**WORKING DATA:**

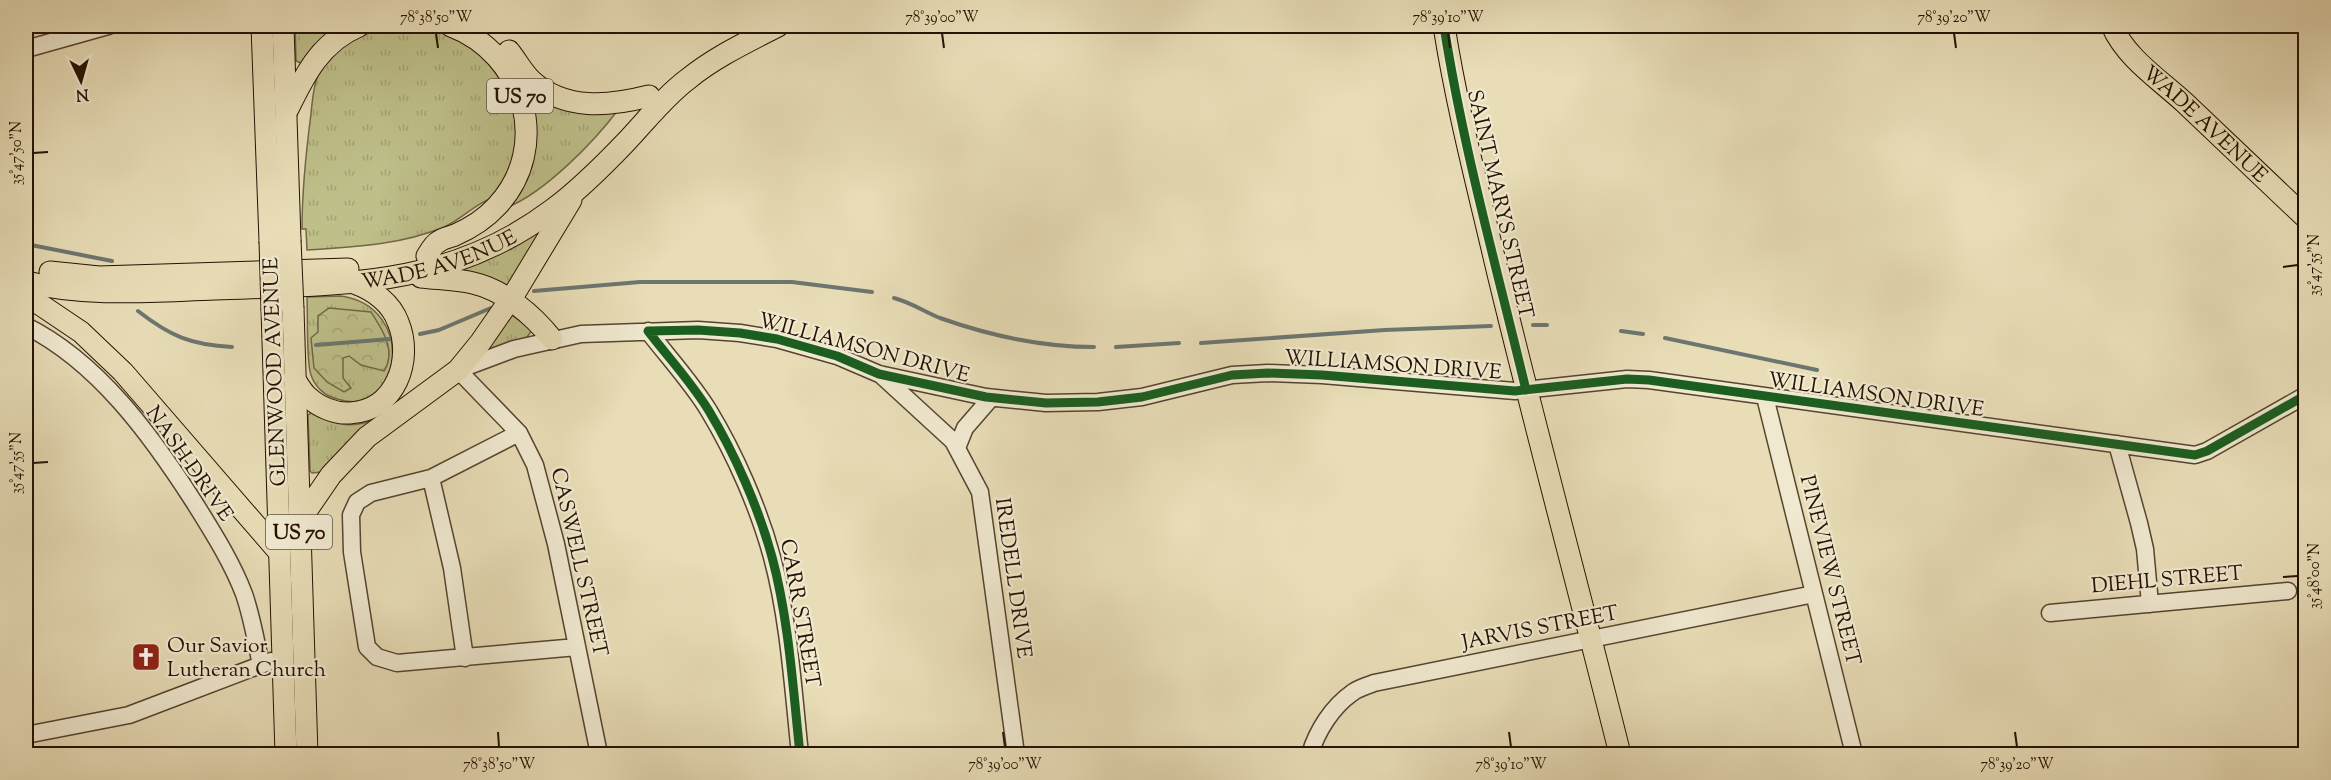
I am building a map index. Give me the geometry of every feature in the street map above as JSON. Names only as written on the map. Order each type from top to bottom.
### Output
[{"type":"main road","name":"GLENWOOD AVENUE","points":[[262,26],[280,240],[287,478],[299,534],[307,754]]},
{"type":"main road","name":"GLENWOOD AVENUE","points":[[280,240],[287,112],[282,26]]},
{"type":"main road","name":"US 70","points":[[287,112],[306,73],[322,50],[337,38],[359,26]]},
{"type":"main road","name":"US 70","points":[[427,256],[437,242],[474,225],[500,202],[516,180],[526,146],[524,111],[510,76],[494,54],[483,44],[451,26]]},
{"type":"main road","points":[[479,26],[507,48],[532,81],[551,94],[569,101],[592,104],[626,102],[649,96]]},
{"type":"main road","name":"WADE AVENUE","points":[[26,268],[72,276],[99,277],[312,271],[360,268],[427,256],[473,240],[518,217],[542,200],[584,167],[649,96],[694,58],[748,26]]},
{"type":"main road","name":"WADE AVENUE","points":[[26,282],[84,292],[354,283],[406,275],[451,264],[486,249],[532,224],[575,192],[624,144],[656,108],[688,79],[711,63],[778,26]]},
{"type":"main road","name":"SAINT MARYS STREET","points":[[1444,26],[1459,104],[1526,390],[1620,754]]},
{"type":"main road","name":"WADE AVENUE","points":[[2112,26],[2117,36],[2138,62],[2187,105],[2306,218]]},
{"type":"main road","points":[[299,534],[305,513],[331,475],[367,437],[458,370],[480,343],[564,215],[575,192]]},
{"type":"main road","points":[[406,275],[473,283],[487,287],[510,299],[552,339]]},
{"type":"main road","points":[[354,283],[376,295],[393,311],[398,320],[404,344],[402,367],[394,389],[385,400],[362,412]]},
{"type":"main road","name":"US 70","points":[[26,295],[81,332],[123,372],[279,552]]},
{"type":"main road","name":"GLENWOOD AVENUE","points":[[283,309],[294,378],[279,552],[286,754]]},
{"type":"main road","points":[[294,378],[307,396],[330,410],[342,413],[381,409],[458,370]]},
{"type":"main road","points":[[287,478],[316,480],[331,475]]},
{"type":"street","points":[[26,49],[108,26]]},
{"type":"street","name":"NASH DRIVE","points":[[26,326],[73,357],[114,395],[183,485],[210,527],[243,591],[251,615],[261,665]]},
{"type":"street","name":"WILLIAMSON DRIVE","points":[[458,370],[513,349],[581,334],[698,330],[777,339],[837,356],[879,374],[991,398],[1046,403],[1098,402],[1142,397],[1232,375],[1268,373],[1322,375],[1515,392],[1627,379],[1649,380],[2195,455],[2207,451],[2306,395]]},
{"type":"street","name":"CARR STREET","points":[[648,331],[708,410],[732,456],[759,517],[772,557],[781,604],[800,754]]},
{"type":"street","name":"CASWELL STREET","points":[[458,370],[519,433],[535,465],[599,754]]},
{"type":"street","name":"IREDELL DRIVE","points":[[879,374],[953,441],[981,492],[1016,754]]},
{"type":"street","name":"PINEVIEW STREET","points":[[1765,397],[1854,754]]},
{"type":"street","points":[[957,448],[965,428],[991,398]]},
{"type":"street","points":[[519,433],[431,478],[370,493],[357,502],[351,514],[352,552],[367,647],[377,657],[397,663],[577,647]]},
{"type":"street","points":[[2117,444],[2145,549],[2150,603]]},
{"type":"street","points":[[431,478],[452,568],[465,658]]},
{"type":"street","name":"DIEHL STREET","points":[[2050,613],[2288,591]]},
{"type":"street","name":"JARVIS STREET","points":[[1310,754],[1314,739],[1332,712],[1353,692],[1374,683],[1814,594]]},
{"type":"street","points":[[26,735],[129,715],[283,658]]},
{"type":"green space","points":[[295,26],[338,26],[313,46],[301,63],[296,61]]},
{"type":"green space","points":[[395,26],[423,26],[449,31],[478,47],[516,103],[518,158],[497,197],[483,202],[444,227],[394,241],[307,250],[306,229],[302,229],[304,185],[317,77],[324,64],[341,47],[362,35]]},
{"type":"green space","points":[[519,77],[618,110],[596,137],[568,165],[537,190],[508,207],[513,198]]},
{"type":"green space","points":[[547,223],[513,288],[458,271]]},
{"type":"green space","points":[[341,296],[366,304],[382,320],[391,339],[392,360],[387,379],[376,393],[359,401],[337,399],[325,393],[315,383],[309,369],[307,297]]},
{"type":"green space","points":[[329,308],[371,312],[383,333],[388,348],[388,363],[384,371],[361,365],[349,356],[343,358],[343,378],[351,388],[344,392],[327,382],[314,368],[311,338],[318,332],[318,316]]},
{"type":"green space","points":[[509,313],[532,330],[527,337],[489,349],[488,348]]},
{"type":"green space","points":[[312,412],[335,423],[352,425],[377,418],[323,472],[312,473],[310,471],[308,415]]},
{"type":"waterway","points":[[26,244],[112,261]]},
{"type":"waterway","points":[[534,291],[640,282],[792,282],[872,292]]},
{"type":"waterway","points":[[894,298],[940,318],[996,335],[1055,345],[1094,347]]},
{"type":"waterway","points":[[420,334],[439,330],[491,308]]},
{"type":"waterway","points":[[138,311],[160,327],[182,338],[205,344],[232,347]]},
{"type":"waterway","points":[[1533,325],[1547,325]]},
{"type":"waterway","points":[[1201,343],[1385,330],[1491,326]]},
{"type":"waterway","points":[[1621,331],[1643,334]]},
{"type":"waterway","points":[[1665,338],[1817,370]]},
{"type":"waterway","points":[[316,345],[390,339]]},
{"type":"waterway","points":[[1116,347],[1179,343]]},
{"type":"cycle path","points":[[1444,26],[1471,163],[1526,390]]},
{"type":"cycle path","points":[[648,331],[698,330],[777,339],[837,356],[879,374],[986,397],[1046,403],[1098,402],[1142,397],[1232,375],[1268,373],[1322,375],[1515,391],[1627,379],[1649,380],[2195,455],[2207,451],[2306,395]]},
{"type":"cycle path","points":[[648,331],[688,380],[709,411],[737,463],[760,520],[772,557],[783,605],[800,754]]},
{"type":"place","name":"Our Savior Lutheran Church","points":[[146,657]]}]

**EXERCISE PROMPT:** Each line in the listing where the word "path" is found is to be copied.

**SOLUTION TO THE PROBLEM:**
{"type":"cycle path","points":[[1444,26],[1471,163],[1526,390]]},
{"type":"cycle path","points":[[648,331],[698,330],[777,339],[837,356],[879,374],[986,397],[1046,403],[1098,402],[1142,397],[1232,375],[1268,373],[1322,375],[1515,391],[1627,379],[1649,380],[2195,455],[2207,451],[2306,395]]},
{"type":"cycle path","points":[[648,331],[688,380],[709,411],[737,463],[760,520],[772,557],[783,605],[800,754]]},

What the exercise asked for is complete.